S None Initial influence matrix; defaults to identity.
rtype 'df' 'df' for pandas.DataFrame, 'array' for numpy.ndarray.
outputs None Required when rtype='df'; output node names.
n2i None Required when rtype='df'; the data's name-to-index map.
max_iter 1000 Iteration cap.
tol 1e-7 Tolerance for the stopping criterion.
device 'cpu' 'cpu' or 'gpu:<id>' (requires CuPy).
sparse False Use SciPy sparse matrices for the CPU path.

Shortest path length to output (SPLO)

sfa.splo computes, for each (source, output) pair, the shortest path length in the directed network.

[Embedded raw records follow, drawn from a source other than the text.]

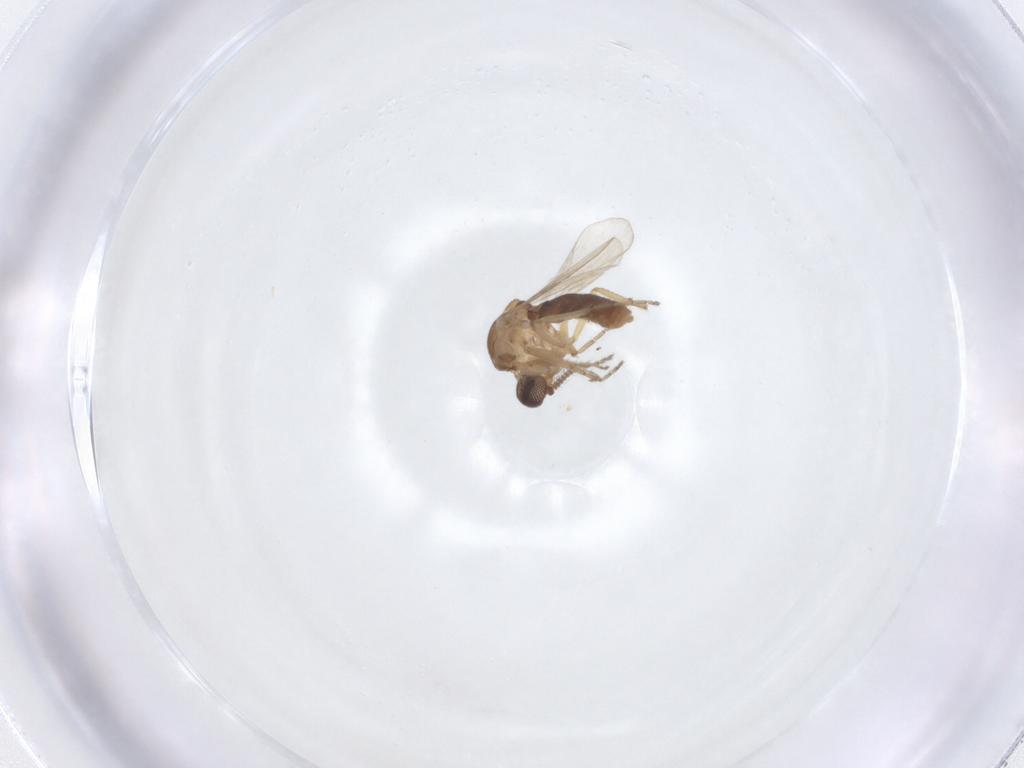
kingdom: Animalia
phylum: Arthropoda
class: Insecta
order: Diptera
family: Ceratopogonidae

This is used to bucket candidate sources by how "close" they are to the output.

df_splo = sfa.splo(
    nxdg=data.dg,
    sources=list(data.n2i),
    outputs=['ERK', 'AKT'],
    rtype='df',
)

sfa.max_spl(nxdg) is also available to inspect the diameter-like quantity (the maximum shortest path length in the network) when choosing SPLO bounds.

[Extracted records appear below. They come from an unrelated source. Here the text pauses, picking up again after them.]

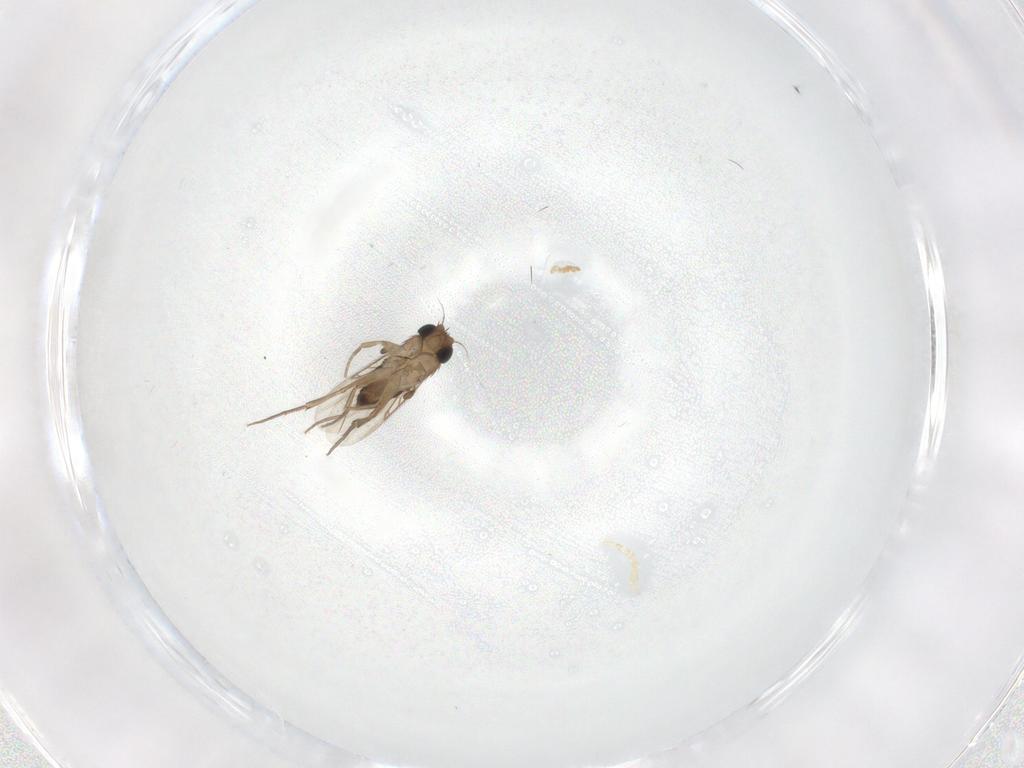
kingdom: Animalia
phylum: Arthropoda
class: Insecta
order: Diptera
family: Phoridae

Prioritizing control candidates

Once you have both influence and SPLO, sfa.control.prioritize groups candidates by SPLO and selects, within each group, the top-ranked sources whose influence on the output has the requested sign (dac):

  • dac=+1 — sources with positive influence on the output. Their inhibition (negative perturbation) drives the output negative; their activation drives it positive.
  • dac=-1 — sources with negative influence. Their activation drives the output negative.
from sfa.control import prioritize

targets = prioritize(
    df_splo=df_splo['ERK'],   # SPLO series for the output of interest.
    df_inf=df_inf,
    output='ERK',
    dac=+1,                   # Inhibit these to suppress ERK.
    thr_rank=3,               # Top-3 per SPLO group; or a fraction in (0, 1).
    min_group_size=0,
    thr_inf=1e-10,
)

sfa.control.arrange_si is the lower-level helper used by prioritize; call it directly when you need the grouped SPLO–Influence DataFrames rather than just the target list. See Discovery of control targets for a worked example that reproduces the dual-output (ERK + AKT) finding from the 2019 paper.

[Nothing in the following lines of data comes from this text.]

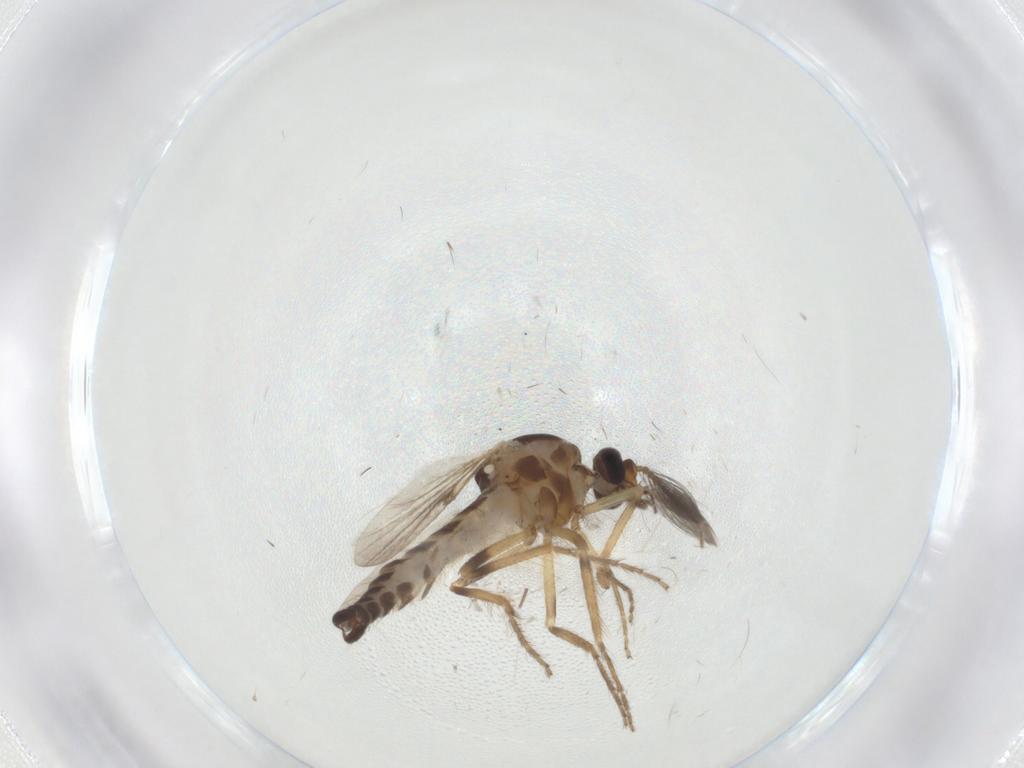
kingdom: Animalia
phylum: Arthropoda
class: Insecta
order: Diptera
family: Ceratopogonidae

Visualizing SPLO–Influence

sfa.plot.siplot draws a grid of horizontal bar charts, one panel per SPLO bucket, with the candidate sources sorted by influence on the output. This makes the relative ranking inside each SPLO group easy to read.

import matplotlib.pyplot as plt
from sfa.plot import siplot

fig = siplot(df_splo['ERK'], df_inf, output='ERK', designated=targets)
plt.show()

The designated argument highlights the names returned by prioritize, so you can confirm the selection visually before applying the perturbations.